REGINA — Saskatchewan Premier Scott Moe is urging the federal government to classify rail workers as essential and ensure back-to-work legislation is passed if Canadian Pacific Railway employees go on strike .
Moe says the Saskatchewan Party government plans to deliver a petition to Ottawa this week calling for change.
“Hopefully that will make it to parliament so they can have a discussion and prioritize what they can actually do to make a difference,” Moe said at a convention of the Association of Rural Municipalities of the Saskatchewan Wednesday.
He also said he would raise the issue with the other provinces.
The union representing CP railroad workers said more than 96% of its members had voted in favor of a strike.
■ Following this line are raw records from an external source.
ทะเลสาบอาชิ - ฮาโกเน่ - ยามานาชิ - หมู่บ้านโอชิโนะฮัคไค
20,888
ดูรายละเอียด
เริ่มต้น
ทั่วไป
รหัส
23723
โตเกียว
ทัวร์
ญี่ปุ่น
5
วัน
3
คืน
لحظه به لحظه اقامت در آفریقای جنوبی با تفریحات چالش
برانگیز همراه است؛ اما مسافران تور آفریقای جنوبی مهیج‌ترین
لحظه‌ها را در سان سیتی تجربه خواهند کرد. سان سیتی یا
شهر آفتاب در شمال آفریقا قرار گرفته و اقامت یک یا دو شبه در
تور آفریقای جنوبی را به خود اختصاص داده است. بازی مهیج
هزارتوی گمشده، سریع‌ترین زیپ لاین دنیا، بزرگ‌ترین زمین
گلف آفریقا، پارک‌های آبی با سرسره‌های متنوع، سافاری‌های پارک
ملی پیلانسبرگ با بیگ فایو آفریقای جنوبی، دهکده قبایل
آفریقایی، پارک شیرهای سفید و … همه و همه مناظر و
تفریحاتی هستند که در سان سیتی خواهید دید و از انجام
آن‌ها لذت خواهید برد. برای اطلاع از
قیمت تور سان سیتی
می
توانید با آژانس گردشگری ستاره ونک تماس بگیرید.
The Teamsters Canada Rail Conference says wages, benefits and pensions are the top issues. If contract negotiations fail, the union must give the company 72 hours’ notice before its members can go on strike.
Moe said a strike would affect goods transported across the province and hurt industries already facing supply chain delays. It would be “catastrophic” for products entering or leaving Saskatchewan, including grain shipments to the southern United States, he added.
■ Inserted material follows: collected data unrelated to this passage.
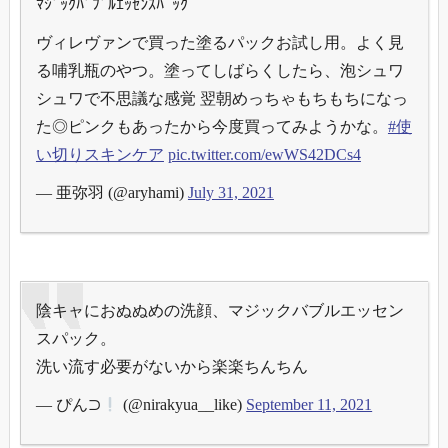
ﾏｼﾞｯｸﾊﾞﾌﾞﾙｴｯｾﾝｽﾊﾟｯｸ
ヴィレヴァンで買った塗るパックお試し用。よく見
る哺乳瓶のやつ。塗ってしばらくしたら、泡シュワ
シュワで不思議な感覚 翌朝めっちゃもちもちになっ
た◎ピンクもあったから今度買ってみようかな。
#使
い切りスキンケア
pic.twitter.com/ewWS42DCs4
— 亜弥羽 (@aryhami)
July 31, 2021
陰キャにおぬぬめの洗顔、マジックバブルエッセン
スパック。
洗い流す必要がないから楽楽ちんちん
— ぴん⊃
(@nirakyua__like)
September 11, 2021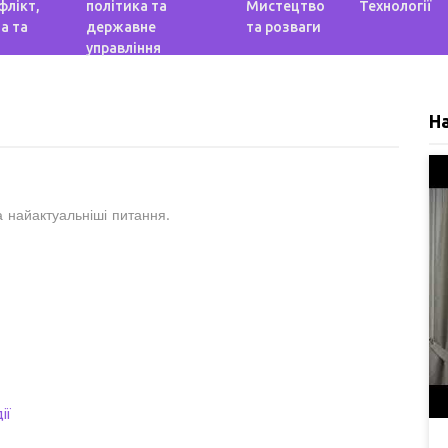
флікт,
політика та
Мистецтво
Технології
а та
державне
та розваги
управління
Н
а найактуальніші питання.
ії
“It just can’t happen. I trust and hope that the federal government is already considering to some degree what back-to-work legislation would look like.”
The Teamsters did not immediately respond to a request for comment.
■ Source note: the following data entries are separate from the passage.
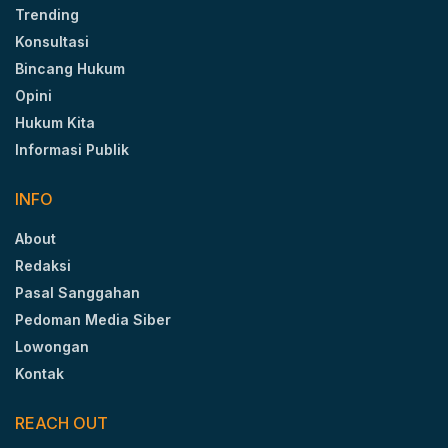
Trending
Konsultasi
Bincang Hukum
Opini
Hukum Kita
Informasi Publik
INFO
About
Redaksi
Pasal Sanggahan
Pedoman Media Siber
Lowongan
Kontak
REACH OUT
A spokesman for the federal transport minister’s office did not respond to the petition, but said the government was monitoring the situation and encouraged both sides to work together to reach a resolution.
Canadian Pacific said the federal government intervened in eight of the last nine rounds of collective bargaining it had with the union. He said there had been strikes in the last three rounds of talks since 2011.
“That’s a reason for them to formalize this in essential services legislation,” Moe said.
Ray Orb, president of the rural municipalities association, said now would be the worst time for railway workers to go on strike.
Recent droughts and problems with the Russian invasion of Ukraine have worsened supply shortages, especially for grain-dependent farmers in Saskatchewan and Alberta, Orb said.
“There are a large number of cattle concentrated in areas where there is really no forage. Many of our farmers are already stressed because there is no hay. water and therefore this grain is crucial,” he said.
“If we run out of grain, we will have problems in the livestock sector that we have never seen before.”